Clearly, my own meandering stories turned around and bit me. And the same night, while jotting down this incident and smiling at Ru’s innocent yet sarcastic declaration that “lion will eat it”…I began reflecting on my own little act of wonder of imagining how a lion might react to a sandwich and I suddenly felt a twinge of guilt. My thought was also so human-centric. And I am now saying to myself why am I thinking of trying to make wild things like us…In my own way, I am falling into the same old net which at first seems like an experimental human urge to understand the wild, but ends up being that of reshaping them in our image. Almost like modifying nature to imagine it based on our terms and taming them in the process. Clearly we need to stop carelessly dumping our human urge and impulse of experiments on nature, and often even our actual mess onto creatures that were never part of creating that mess in the first place. Some things are meant to stay wild and maybe the stories we tell are just our creative ways of imagining them differently, 0r letting them stay that way.

I mean I want stories to imagine the wild to bring us and our children closer to it, to make them care. And yet I don’t want those stories to reduce wild things into harmless symbols or fantasy creatures we can be irresponsible with. Like, of course, I want to keep feeding Ru stories and definitely do not want to raise a child who leaves half-eaten sandwiches behind (he did eat the entire sandwich but it required him to get out, and not be strapped to a high chair…he played around while we snuck in the last few bites)…because alongside a habit of valuing what is on the plate, where the food has come from, etc…we want him to carry his wildness with wonder and hold onto that beautiful mix of curiosity and care. I mean, in the middle of it all, he was the one who first reflected and asked, “Mumma, what about the lion? What will the lion eat?”

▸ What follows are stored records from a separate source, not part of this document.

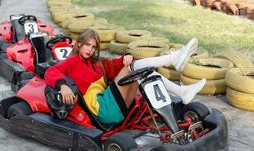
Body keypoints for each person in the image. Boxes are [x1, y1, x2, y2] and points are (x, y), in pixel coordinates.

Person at [44, 29, 206, 125]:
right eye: (87, 45)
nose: (90, 50)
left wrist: (124, 58)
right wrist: (63, 85)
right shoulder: (73, 62)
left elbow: (114, 65)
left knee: (142, 72)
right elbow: (50, 72)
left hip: (116, 107)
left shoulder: (97, 63)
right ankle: (172, 58)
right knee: (132, 68)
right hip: (101, 108)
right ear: (79, 44)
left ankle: (181, 92)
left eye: (93, 47)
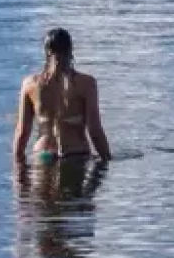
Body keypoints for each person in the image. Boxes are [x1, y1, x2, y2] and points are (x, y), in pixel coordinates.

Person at [14, 27, 111, 163]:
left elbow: (22, 132)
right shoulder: (86, 84)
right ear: (70, 50)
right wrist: (107, 159)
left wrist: (17, 167)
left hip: (43, 155)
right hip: (75, 155)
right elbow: (94, 130)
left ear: (46, 52)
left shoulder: (30, 84)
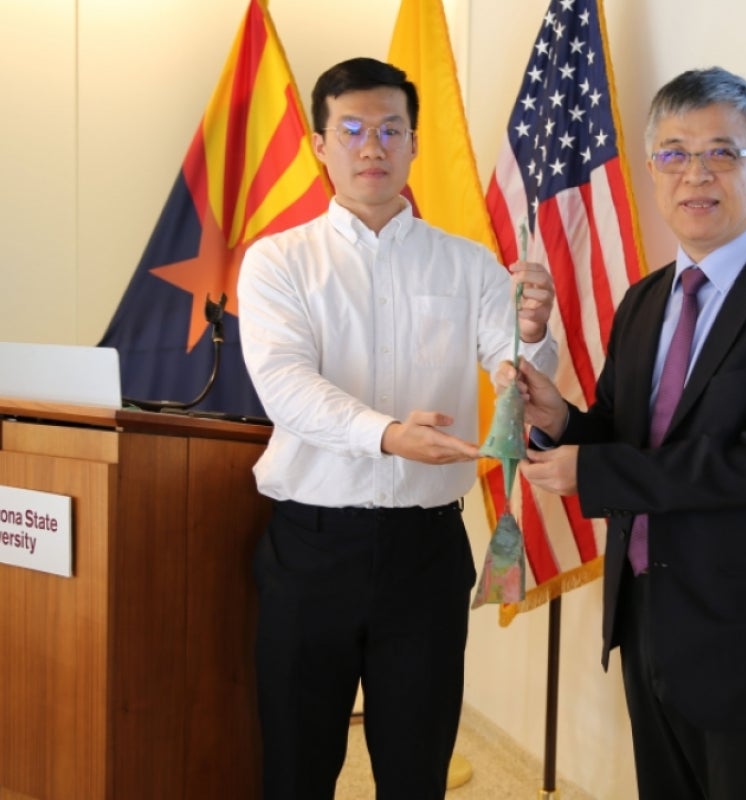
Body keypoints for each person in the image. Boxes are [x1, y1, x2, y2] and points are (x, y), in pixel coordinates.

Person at [515, 67, 746, 799]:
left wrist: (597, 474)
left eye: (721, 153)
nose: (695, 174)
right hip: (646, 620)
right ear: (652, 169)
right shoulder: (643, 300)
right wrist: (560, 421)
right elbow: (620, 429)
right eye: (673, 153)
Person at [237, 57, 557, 800]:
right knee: (295, 765)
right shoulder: (278, 262)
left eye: (389, 129)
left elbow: (515, 371)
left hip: (425, 550)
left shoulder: (470, 264)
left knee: (416, 771)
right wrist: (386, 434)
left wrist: (531, 333)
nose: (371, 146)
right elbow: (285, 386)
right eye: (350, 129)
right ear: (321, 145)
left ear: (415, 143)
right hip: (310, 547)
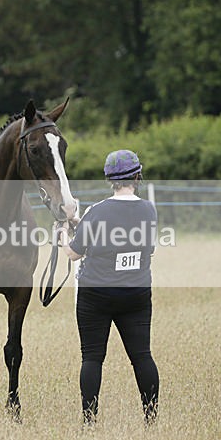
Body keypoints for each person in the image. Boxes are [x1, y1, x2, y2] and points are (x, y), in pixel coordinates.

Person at [59, 149, 159, 425]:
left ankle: (89, 421)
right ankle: (151, 418)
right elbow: (147, 250)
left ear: (109, 179)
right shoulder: (149, 209)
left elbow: (74, 253)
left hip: (96, 295)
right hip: (136, 293)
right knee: (142, 357)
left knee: (91, 358)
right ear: (138, 175)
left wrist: (60, 237)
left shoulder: (96, 211)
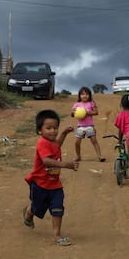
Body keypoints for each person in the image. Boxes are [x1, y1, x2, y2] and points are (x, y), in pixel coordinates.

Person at [23, 109, 79, 246]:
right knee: (37, 208)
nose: (53, 131)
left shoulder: (52, 141)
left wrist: (64, 133)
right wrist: (66, 164)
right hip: (40, 185)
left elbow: (57, 145)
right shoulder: (42, 143)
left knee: (57, 208)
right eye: (49, 128)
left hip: (55, 185)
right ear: (39, 131)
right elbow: (46, 161)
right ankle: (29, 213)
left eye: (55, 128)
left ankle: (57, 235)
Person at [71, 86, 105, 162]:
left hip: (89, 126)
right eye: (82, 94)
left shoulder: (91, 103)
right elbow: (72, 114)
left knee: (94, 141)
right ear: (79, 96)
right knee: (77, 143)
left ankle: (100, 156)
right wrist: (74, 112)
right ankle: (78, 156)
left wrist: (87, 112)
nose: (84, 96)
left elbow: (96, 112)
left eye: (86, 94)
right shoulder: (77, 104)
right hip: (80, 126)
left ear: (89, 95)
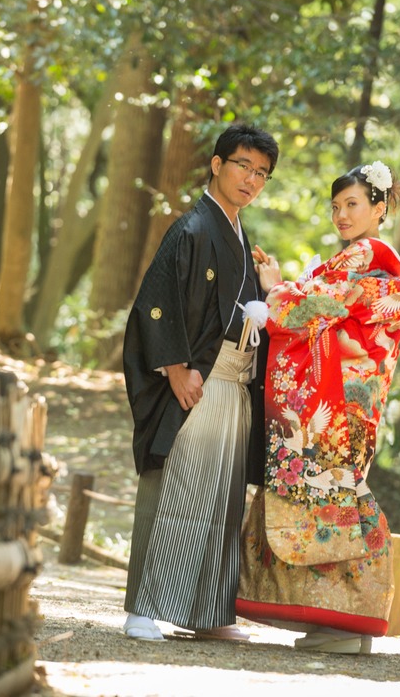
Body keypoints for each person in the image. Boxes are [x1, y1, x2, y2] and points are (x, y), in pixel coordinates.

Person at [235, 161, 400, 655]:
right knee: (339, 495)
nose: (341, 215)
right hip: (354, 403)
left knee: (330, 495)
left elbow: (311, 304)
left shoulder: (364, 256)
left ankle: (344, 620)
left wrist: (275, 288)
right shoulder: (379, 265)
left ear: (379, 208)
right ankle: (345, 622)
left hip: (335, 400)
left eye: (352, 204)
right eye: (336, 207)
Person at [121, 123, 280, 642]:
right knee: (174, 488)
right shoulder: (191, 229)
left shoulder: (239, 236)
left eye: (261, 173)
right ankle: (143, 608)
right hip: (196, 379)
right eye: (242, 166)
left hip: (233, 383)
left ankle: (207, 613)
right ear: (217, 165)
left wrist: (271, 290)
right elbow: (156, 302)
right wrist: (174, 368)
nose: (251, 179)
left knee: (220, 501)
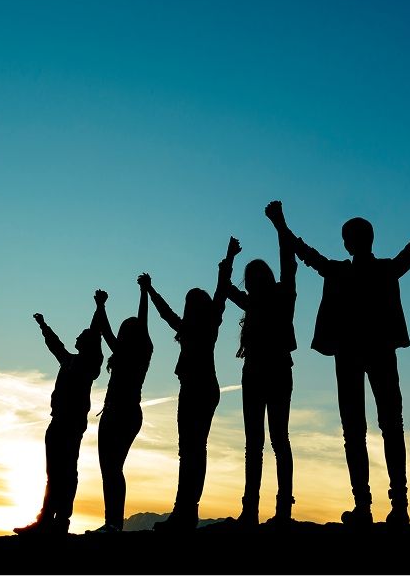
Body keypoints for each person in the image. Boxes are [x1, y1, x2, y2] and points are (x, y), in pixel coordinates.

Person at [269, 189, 410, 524]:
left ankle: (370, 506)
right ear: (368, 240)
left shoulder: (342, 271)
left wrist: (280, 224)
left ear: (348, 242)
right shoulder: (380, 270)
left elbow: (304, 253)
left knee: (361, 430)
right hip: (371, 353)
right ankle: (393, 505)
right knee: (386, 427)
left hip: (353, 354)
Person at [145, 238, 240, 531]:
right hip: (196, 389)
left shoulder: (206, 323)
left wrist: (228, 258)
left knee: (192, 450)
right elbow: (167, 312)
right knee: (191, 450)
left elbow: (221, 290)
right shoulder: (193, 326)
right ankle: (184, 511)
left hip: (199, 390)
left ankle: (185, 512)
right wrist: (150, 290)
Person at [223, 202, 297, 524]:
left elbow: (288, 261)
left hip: (270, 372)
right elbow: (226, 288)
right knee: (264, 441)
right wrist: (230, 258)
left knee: (267, 441)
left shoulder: (282, 295)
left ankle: (271, 510)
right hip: (262, 372)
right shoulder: (258, 301)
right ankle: (256, 510)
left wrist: (280, 224)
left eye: (252, 277)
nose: (250, 283)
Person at [13, 297, 104, 535]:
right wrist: (43, 325)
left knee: (66, 471)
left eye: (81, 336)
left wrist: (99, 307)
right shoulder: (68, 360)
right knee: (53, 473)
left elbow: (95, 331)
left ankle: (61, 520)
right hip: (57, 421)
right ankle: (45, 519)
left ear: (88, 343)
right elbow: (54, 344)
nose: (76, 338)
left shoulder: (91, 365)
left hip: (72, 424)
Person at [86, 276, 154, 534]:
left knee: (113, 469)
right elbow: (106, 330)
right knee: (109, 470)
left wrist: (143, 292)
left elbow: (139, 322)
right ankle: (111, 522)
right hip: (114, 413)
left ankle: (115, 523)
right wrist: (101, 305)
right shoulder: (124, 351)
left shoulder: (138, 352)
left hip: (123, 414)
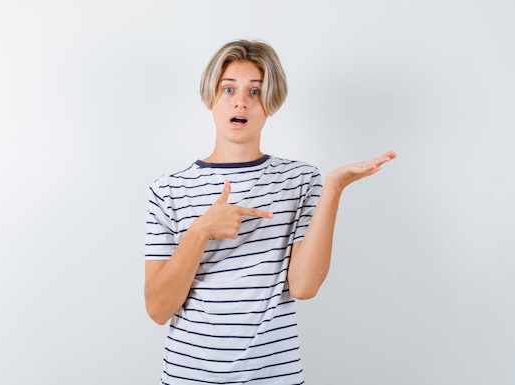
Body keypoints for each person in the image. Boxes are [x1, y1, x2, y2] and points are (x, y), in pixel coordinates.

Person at [144, 39, 396, 384]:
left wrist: (333, 189)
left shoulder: (301, 181)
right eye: (228, 88)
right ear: (211, 98)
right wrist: (200, 231)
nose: (241, 101)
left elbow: (304, 286)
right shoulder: (168, 189)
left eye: (255, 92)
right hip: (189, 377)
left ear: (271, 103)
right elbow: (157, 310)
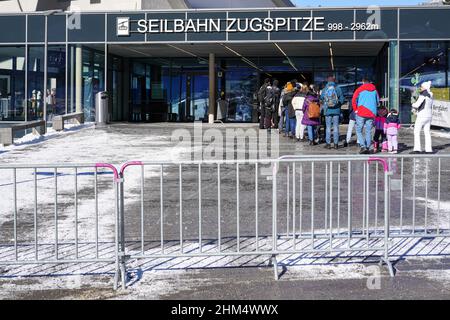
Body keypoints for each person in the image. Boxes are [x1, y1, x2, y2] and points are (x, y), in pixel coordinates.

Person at [352, 77, 380, 154]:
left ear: (363, 82)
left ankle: (363, 146)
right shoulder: (374, 90)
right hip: (371, 113)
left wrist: (356, 110)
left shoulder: (359, 89)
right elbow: (378, 102)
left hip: (361, 112)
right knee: (368, 131)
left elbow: (353, 100)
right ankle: (368, 147)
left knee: (359, 130)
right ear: (370, 82)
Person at [320, 76, 344, 149]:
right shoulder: (338, 88)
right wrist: (338, 104)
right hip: (336, 110)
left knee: (328, 127)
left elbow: (321, 98)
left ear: (327, 80)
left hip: (327, 111)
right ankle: (336, 144)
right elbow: (342, 99)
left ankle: (328, 144)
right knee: (336, 127)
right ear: (334, 80)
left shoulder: (325, 89)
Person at [412, 81, 434, 154]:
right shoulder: (431, 95)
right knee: (427, 132)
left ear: (425, 88)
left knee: (416, 131)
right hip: (429, 115)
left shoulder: (423, 95)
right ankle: (429, 149)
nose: (420, 88)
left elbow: (417, 105)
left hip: (422, 115)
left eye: (421, 87)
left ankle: (417, 149)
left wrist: (413, 104)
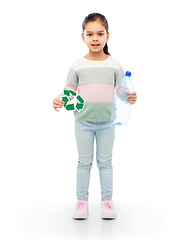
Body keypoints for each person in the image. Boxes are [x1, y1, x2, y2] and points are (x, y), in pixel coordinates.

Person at [53, 13, 137, 220]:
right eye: (90, 34)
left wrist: (130, 97)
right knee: (84, 163)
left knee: (105, 163)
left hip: (107, 122)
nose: (95, 39)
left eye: (100, 34)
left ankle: (107, 202)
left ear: (108, 35)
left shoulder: (115, 65)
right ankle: (81, 202)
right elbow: (69, 90)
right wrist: (59, 99)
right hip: (82, 121)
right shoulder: (77, 65)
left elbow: (121, 92)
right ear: (83, 37)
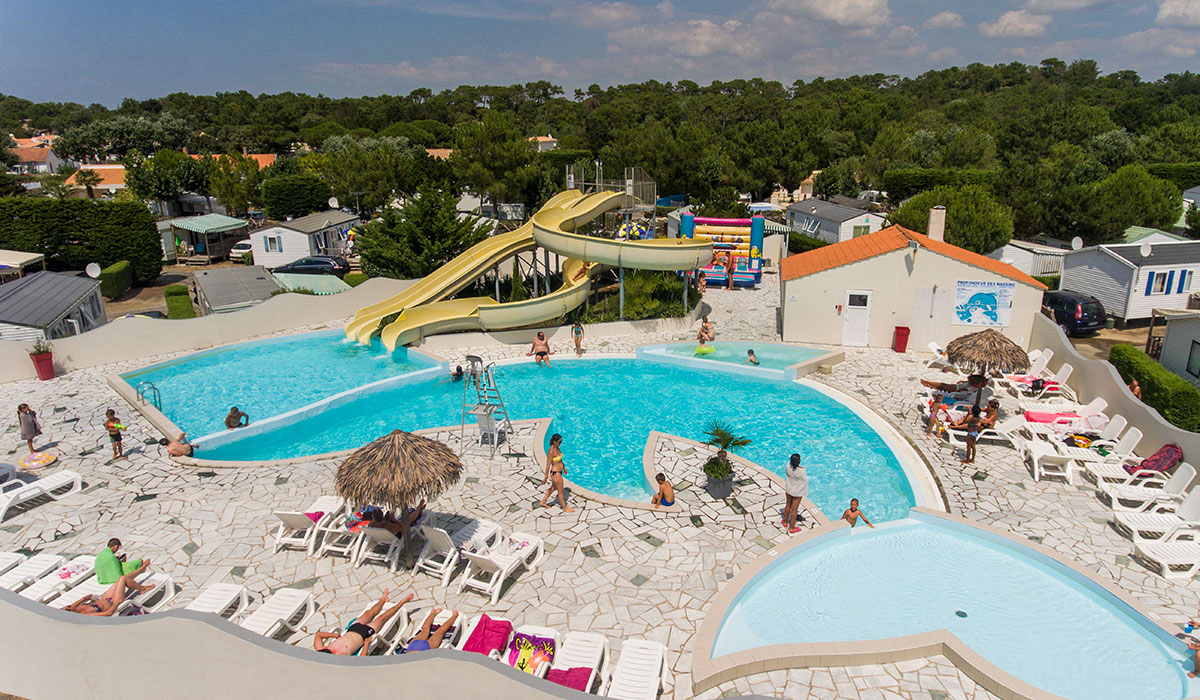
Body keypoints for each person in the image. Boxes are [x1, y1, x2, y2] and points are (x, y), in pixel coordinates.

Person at [313, 589, 413, 655]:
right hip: (364, 634)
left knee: (370, 612)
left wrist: (334, 636)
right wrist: (366, 644)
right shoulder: (340, 658)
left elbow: (318, 635)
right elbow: (360, 659)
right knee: (383, 617)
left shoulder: (320, 650)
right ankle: (403, 602)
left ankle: (383, 599)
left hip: (352, 628)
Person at [63, 568, 148, 616]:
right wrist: (116, 603)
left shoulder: (74, 608)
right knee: (122, 578)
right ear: (71, 613)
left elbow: (72, 605)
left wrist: (85, 598)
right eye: (69, 608)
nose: (71, 606)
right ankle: (142, 587)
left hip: (105, 598)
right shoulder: (86, 614)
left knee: (121, 580)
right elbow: (109, 613)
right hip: (114, 602)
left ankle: (140, 571)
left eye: (68, 606)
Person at [540, 433, 575, 513]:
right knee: (560, 491)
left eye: (561, 441)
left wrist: (564, 467)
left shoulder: (557, 448)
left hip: (559, 471)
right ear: (554, 442)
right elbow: (548, 465)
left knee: (553, 488)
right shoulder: (551, 451)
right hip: (555, 473)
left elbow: (560, 460)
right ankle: (564, 507)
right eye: (559, 442)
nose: (560, 443)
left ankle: (543, 501)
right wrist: (545, 477)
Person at [783, 453, 808, 534]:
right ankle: (792, 527)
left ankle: (786, 522)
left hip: (789, 489)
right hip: (797, 492)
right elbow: (805, 481)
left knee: (788, 505)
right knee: (794, 510)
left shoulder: (787, 466)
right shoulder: (801, 471)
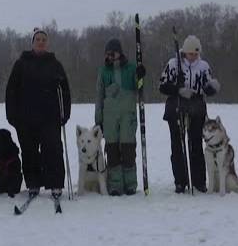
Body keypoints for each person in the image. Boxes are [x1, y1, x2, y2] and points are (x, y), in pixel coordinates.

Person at [5, 28, 71, 200]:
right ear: (32, 43)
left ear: (47, 43)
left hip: (50, 117)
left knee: (53, 150)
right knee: (29, 152)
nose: (41, 42)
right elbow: (11, 90)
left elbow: (64, 90)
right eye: (38, 39)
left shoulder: (55, 64)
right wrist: (11, 114)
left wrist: (65, 112)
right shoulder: (21, 63)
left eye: (43, 39)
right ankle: (33, 183)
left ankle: (56, 184)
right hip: (25, 118)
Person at [159, 35, 220, 194]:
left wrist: (212, 88)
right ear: (184, 52)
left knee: (196, 145)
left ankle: (199, 181)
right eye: (190, 53)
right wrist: (178, 90)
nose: (193, 57)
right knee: (177, 146)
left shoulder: (204, 66)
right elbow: (162, 86)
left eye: (196, 54)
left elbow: (207, 86)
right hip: (176, 108)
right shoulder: (173, 64)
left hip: (197, 108)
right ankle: (180, 181)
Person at [94, 39, 145, 196]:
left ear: (120, 52)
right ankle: (115, 184)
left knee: (128, 149)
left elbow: (139, 86)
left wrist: (141, 75)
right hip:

And that’s the thing, right? Especially in the later stories of Lewis’s Narnia… Aslan, the lion becomes a symbol of magic, prophecy, etc. Instead in a profound sense, even a symbol of human impact on nature and preservation of wild life. But in the act of a human writer creating this character, and then a human reader imagining it, the lion often gets reduced to symbols. Of course, we need the imagination and the symbols. The very thing that defines and distinguishes us as humans. Or else how would we even tell a story? But in the act of imagining, how careful and responsible we must be. We got to wonder about the act of wondering this life without the motive of owning it, and to tell stories that keep the wild alive and not overwrite it. It is as simple as this: yes, we need writers and readers imagining Aslan and reflecting through it, but we also need them to reflect on Aslan, who in the first place, is a lion, a real, wild, hungry animal. Just like the one Ru was thinking about.